Cocaine over stimulates the circulatory, respiratory, and central nervous systems. Cocaine interferes with the natural chemical in the brain that stimulate and regulate the firing of nerve cells. Muscle spasms in various parts of the body can occur. Over stimulation of the nervous system can cause convulsions which can lead to respiratory collapse and death. Long term crack (rock like bits of cocaine that can be smoked) smokers have also suffered permanent damage to the cortex, the part of the brain that is used to think. Since it can be purchased legally, it is also impossible to tell what other drugs may be mixed with the street substance.

Marijuana

The mind altering chemical in Marijuana is Tetrahydrocannabinol or THC. Because Marijuana is many times also used in combination with other drugs, it is difficult to distinguish which effects are induced solely by THC. However, smoking marijuana seems to effect the structure of the brain associated with emotion, motivation the regulation of hormones. While permanent damage has yet to be proved, smokers many times have memory problems which is caused when THC prevents the brain from transferring information from short-term memory to long-term memory storage. Other health risks include sore throats and upper respiratory problems such as bronchitis and shortness of breath. Marijuana smoke is generally thought to be 15 times more harmful to the lungs than cigarette smoke. It also contains some of the same ingredients as the ones in tobacco that cause emphysema and cancer. In women, THC may interfere with ovulation and other hormone relate functions while in men, studies have proven that sperm counts decrease caused by reduced testosterone levels. Studies also indicate THC may cause cellular damage that interferes with the body's ability to fight disease and lower the bodies resistance to infections and foreign agents.

Opiates

These drugs, codeine, morphine and common painkillers such as Demerol and Darvon are all legally manufactured from opium which is a by product of the poppy plant. Heroin, an illegally manufactured product, as well as those legal narcotics, all find there way into the drug market place. When taken outside a doctor's care, the user risks mental and physical dependence in the form of prolonged lethargy, apathy, slurring of speech, loss of judgement and self control. All of these may result in convulsions, coma, nausea, diarrhea, occasional vomiting, and malnutrition as the drug replaces a balanced diet.

Amphetamines

Amphetamines are central nervous system stimulants which tend to throw off the complete bodily rest and repair system. Hyperactivity and mental anxiety are common. Repeated high dose results in lethargy, exhaustion, mental confusion and paranoid thoughts. Abnormal dyskinetic movements may persist long after chronic stimulant use stops. This can be accompanied by emotionalism which can be manifested in the form of hallucinations and finally blood pressure and heat problems.

Phencyclidine (PCP)

PCP or "angel dust" was originally manufactured as an animal tranquilizer and can cause violent and self destructive behavior in humans. "Dust" affects brain functions and many times takes the user both out of reality and into a mind set that overrides the natural tendency to be cautious in dangerous circumstances.
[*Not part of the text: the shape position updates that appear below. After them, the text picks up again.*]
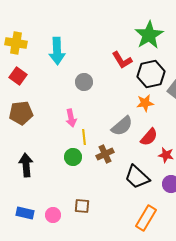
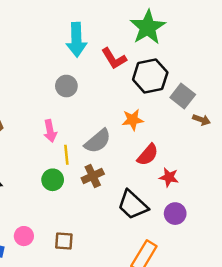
cyan arrow: (57, 51) -> (76, 40), moved
orange star: (145, 103) -> (133, 120), moved
gray semicircle: (122, 126) -> (98, 141), moved
pink circle: (53, 215) -> (24, 236), moved

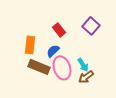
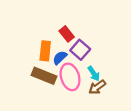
purple square: (91, 26) -> (80, 50), moved
orange rectangle: (30, 45) -> (45, 51), moved

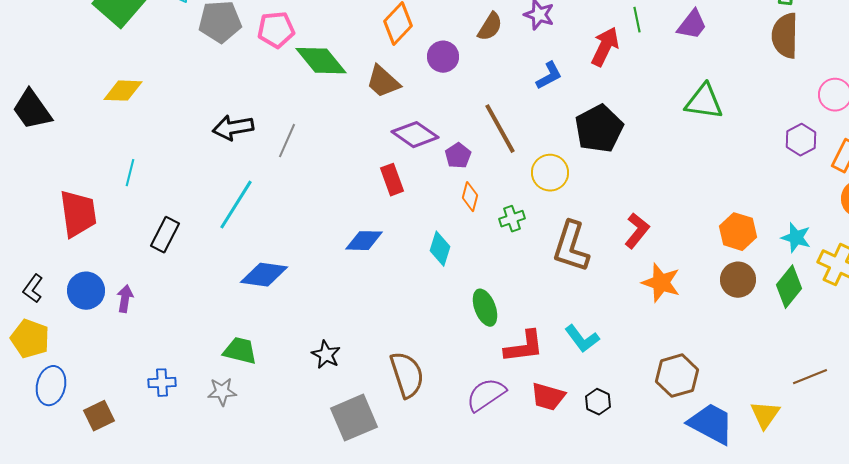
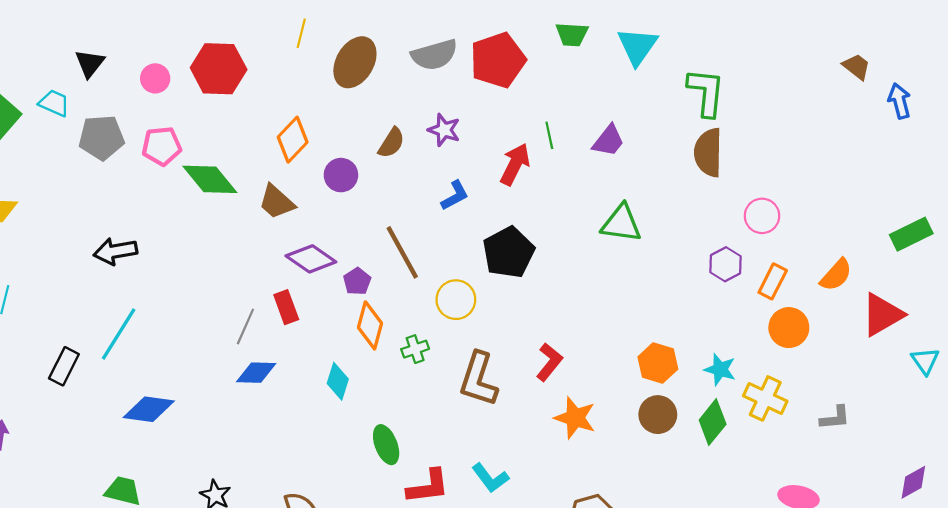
gray line: (287, 141) -> (245, 326), moved
orange diamond: (470, 197) -> (370, 325), size x1.5
black rectangle: (165, 235) -> (64, 366), moved

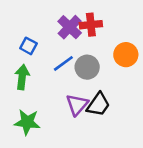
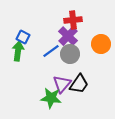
purple cross: (70, 27) -> (68, 36), moved
green arrow: (22, 77) -> (18, 51), moved
green star: (27, 122) -> (51, 98), moved

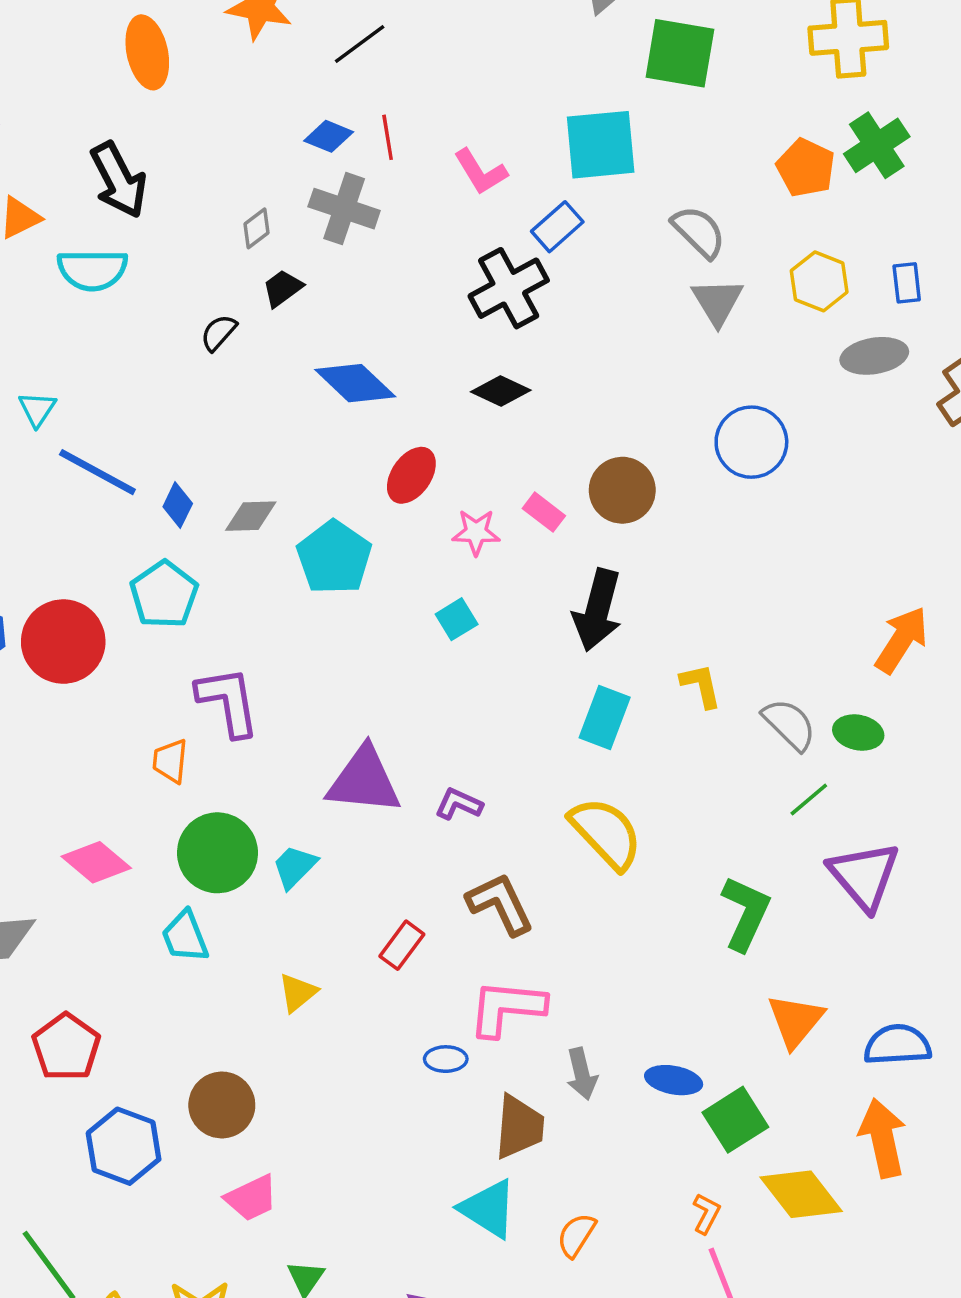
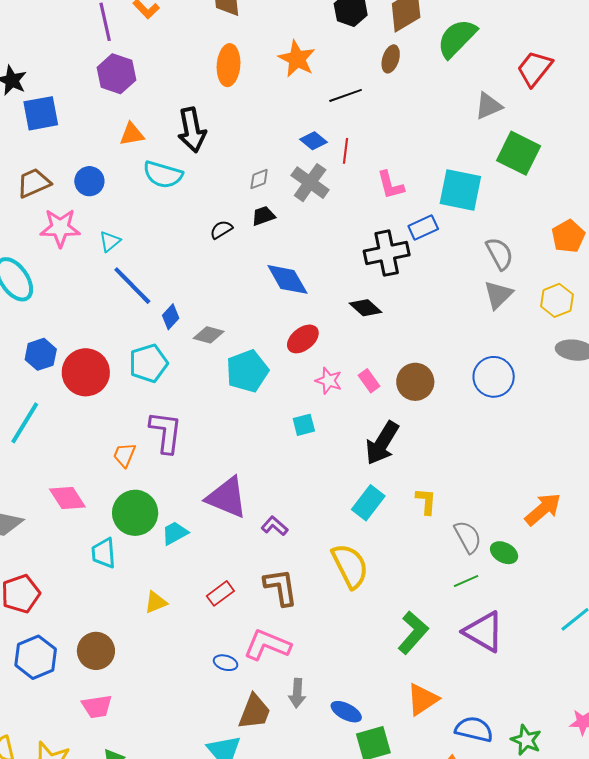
purple triangle: (864, 876) -> (484, 632), turned -36

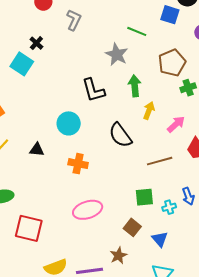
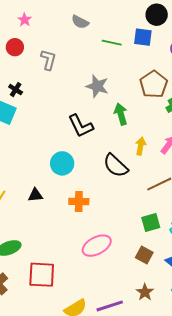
green line: (137, 31) -> (112, 43), moved
yellow arrow: (149, 111) -> (141, 146), moved
brown star: (118, 256) -> (145, 292), moved

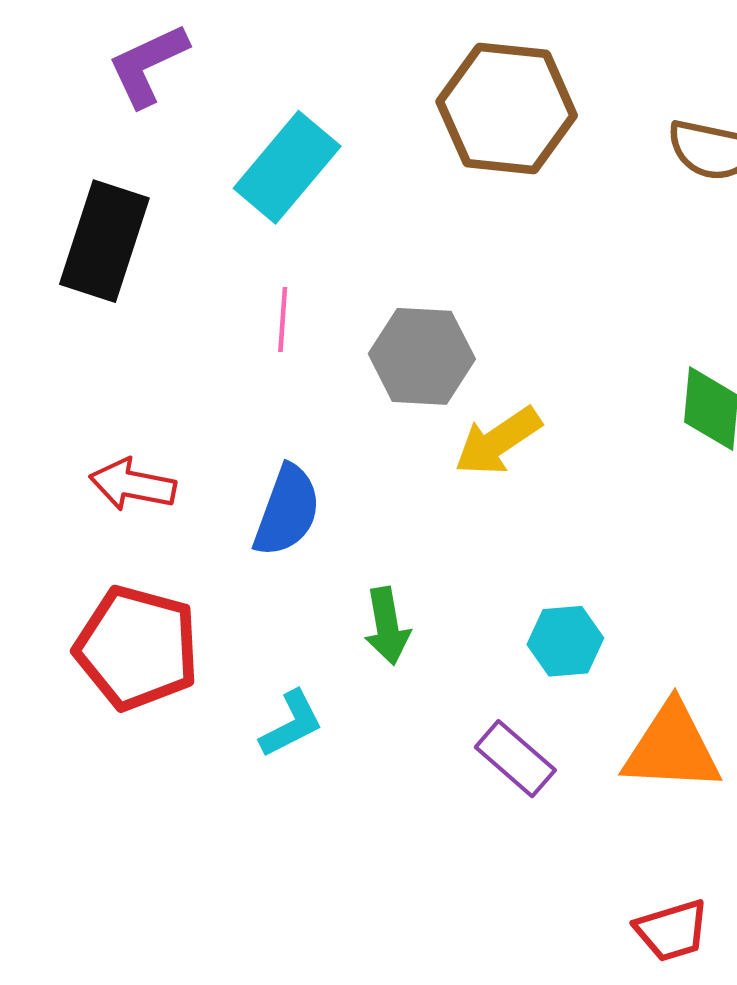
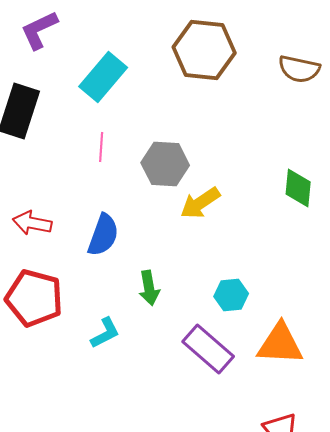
purple rectangle: (515, 759) -> (208, 349), size x1.4

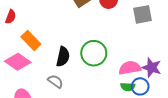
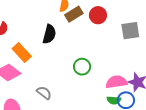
green circle: (94, 53) -> (82, 67), size x0.7
black semicircle: (63, 57) -> (49, 34), moved

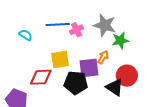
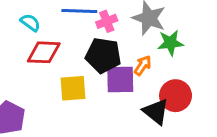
yellow square: (60, 59) -> (73, 88), moved
red diamond: (41, 77) -> (44, 52), moved
black pentagon: (76, 83) -> (103, 55), moved

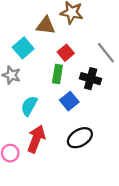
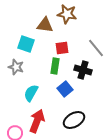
cyan square: (23, 48) -> (26, 44), turned -30
red square: (66, 53) -> (62, 48), turned 32

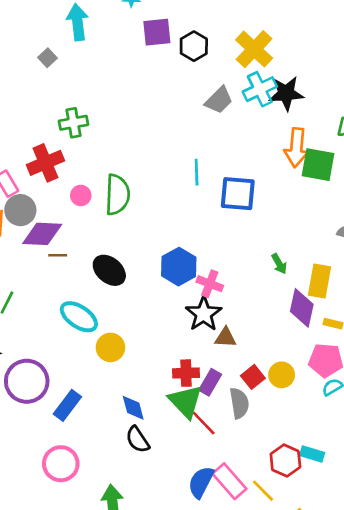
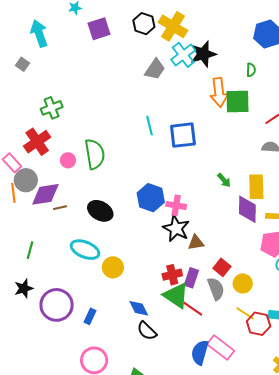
black hexagon: (194, 46) -> (144, 24), moved
yellow circle: (282, 375) -> (243, 283), moved
blue rectangle: (67, 405) -> (90, 316), size x0.7
yellow line: (263, 491) -> (245, 313), moved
Consequently, users many times place themselves in situations that may cause serious injury. In effect, the user may become irrational and think themselves to be indestructible. Use may also result in blurred vision, diminished sensations, ataxia, hyperreflexia, clonus, auditory hallucinations and variable motor depression which may lead to other aggressive or bizarre behavior. Blood pressure rises, and there may also be diaphoresis and salivation. High dose may lead to convulsions, coma, hyperpyrexia, and respiratory depression or arrest (death).